Selected text -
Charts: [stable/prometheus-operator] admissionWebhooks fail with timeout

Created on 12 Aug 2019 · 16Comments · Source: helm/charts

Describe the bug
Prometheusrules don't pass the webhooks checks

Version of Helm and Kubernetes:

Client: &version.Version{SemVer:"v2.11.0", GitCommit:"2e55dbe1fdb5fdb96b75ff144a339489417b146b", GitTreeState:"clean"}
Server: &version.Version{SemVer:"v2.11.0", GitCommit:"2e55dbe1fdb5fdb96b75ff144a339489417b146b", GitTreeState:"clean"}

Which chart:
stable/prometheus-operator v6.4.3

What happened:
After upgrading to the latest version of the prometheus-operator chart when I release anything that has a prometheusrule fails when trying to pass the admissionControl webhooks.

Post https://prometheus-operator-operator.monitoring.svc:443/admission-prometheusrules/mutate?timeout=30s: net/http: request canceled while waiting for connection (Client.Timeout exceeded while awaiting headers)

Material shown -
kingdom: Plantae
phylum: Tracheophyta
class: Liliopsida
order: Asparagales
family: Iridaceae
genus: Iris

Exercise objective -
Answer these questions from the Prometheus operator bug report:
1. Which chart and version does the report name?
2. What SemVer do both the Helm client and server show?
3. What timeout value appears in the URL of the error message?

The reply -
1. stable/prometheus-operator v6.4.3
2. v2.11.0
3. 30s